I think you guys are doing the right thing. Plan "B" is already proven and has much more potential. Any concerns you may have had about bottom end and transmission strength should also be erased.

I hope the testing you have already done helps George's Whipple project to go a little smoother, because I think he has the same cam in his engine.
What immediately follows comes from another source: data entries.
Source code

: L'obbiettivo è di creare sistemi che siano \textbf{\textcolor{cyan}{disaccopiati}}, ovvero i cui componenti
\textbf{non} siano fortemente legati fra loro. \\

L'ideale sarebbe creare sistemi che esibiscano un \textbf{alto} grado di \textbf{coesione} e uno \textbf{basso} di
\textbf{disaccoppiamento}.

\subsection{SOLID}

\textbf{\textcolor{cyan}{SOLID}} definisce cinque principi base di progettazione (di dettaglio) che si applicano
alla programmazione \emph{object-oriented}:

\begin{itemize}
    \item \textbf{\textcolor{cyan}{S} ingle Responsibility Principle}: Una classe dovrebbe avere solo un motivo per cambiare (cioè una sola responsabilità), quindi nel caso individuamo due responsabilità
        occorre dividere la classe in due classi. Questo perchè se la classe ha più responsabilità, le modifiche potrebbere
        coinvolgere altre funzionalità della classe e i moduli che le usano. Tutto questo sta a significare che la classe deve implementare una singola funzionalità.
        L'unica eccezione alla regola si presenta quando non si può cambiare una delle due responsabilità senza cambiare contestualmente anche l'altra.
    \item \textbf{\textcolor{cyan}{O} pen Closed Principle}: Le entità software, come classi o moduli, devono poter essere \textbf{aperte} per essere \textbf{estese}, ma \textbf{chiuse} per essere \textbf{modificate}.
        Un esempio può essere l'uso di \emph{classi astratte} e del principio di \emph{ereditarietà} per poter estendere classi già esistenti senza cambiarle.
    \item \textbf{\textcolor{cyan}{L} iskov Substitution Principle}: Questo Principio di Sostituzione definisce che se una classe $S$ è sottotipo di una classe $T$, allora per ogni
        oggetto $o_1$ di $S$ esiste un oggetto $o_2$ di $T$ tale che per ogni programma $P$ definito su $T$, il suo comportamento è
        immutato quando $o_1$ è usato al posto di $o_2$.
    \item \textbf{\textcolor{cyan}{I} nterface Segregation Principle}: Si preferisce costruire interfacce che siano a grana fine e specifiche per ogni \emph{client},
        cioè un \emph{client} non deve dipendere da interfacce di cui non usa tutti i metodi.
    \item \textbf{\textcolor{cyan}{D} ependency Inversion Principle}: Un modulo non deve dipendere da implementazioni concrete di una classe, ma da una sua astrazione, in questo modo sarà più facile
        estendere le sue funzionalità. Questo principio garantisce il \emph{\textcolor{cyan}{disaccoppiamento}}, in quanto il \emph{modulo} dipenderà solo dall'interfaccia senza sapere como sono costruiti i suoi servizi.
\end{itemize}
Looking forward to seeing/hearing that new engine run. BTW, I'm holding out for the new 5.4 liter GT40 engine, can you get one of those under my stock hood ?

David
 
I havn't been able to get on the web latly and I am wondering what the whipple project is? Any links or pics. of it and will it be farely easy to bolt in?

Thanks!
Shane
 
boy, Overcamming a 3.8L is pretty easy to do. Alot of the mustang 3.8L guys have found out that any more than ~215 intake ~225 exhaust actually causes them to loose power. The fastest supercharged mustangs are running best with a 205/216 and 216/225 cam (@.050 lift) and .520 lift.

I've got the 205/216 cam in my N/A (112 lope speration) and it makes better torque than the stock cam from 2500rpm to the 5000rpm mark where the power level drops off. I haven't been able to run the car on the dyno yet with the vortech @ 8-9psi as I'm still waiting on my Jerry spec tranny.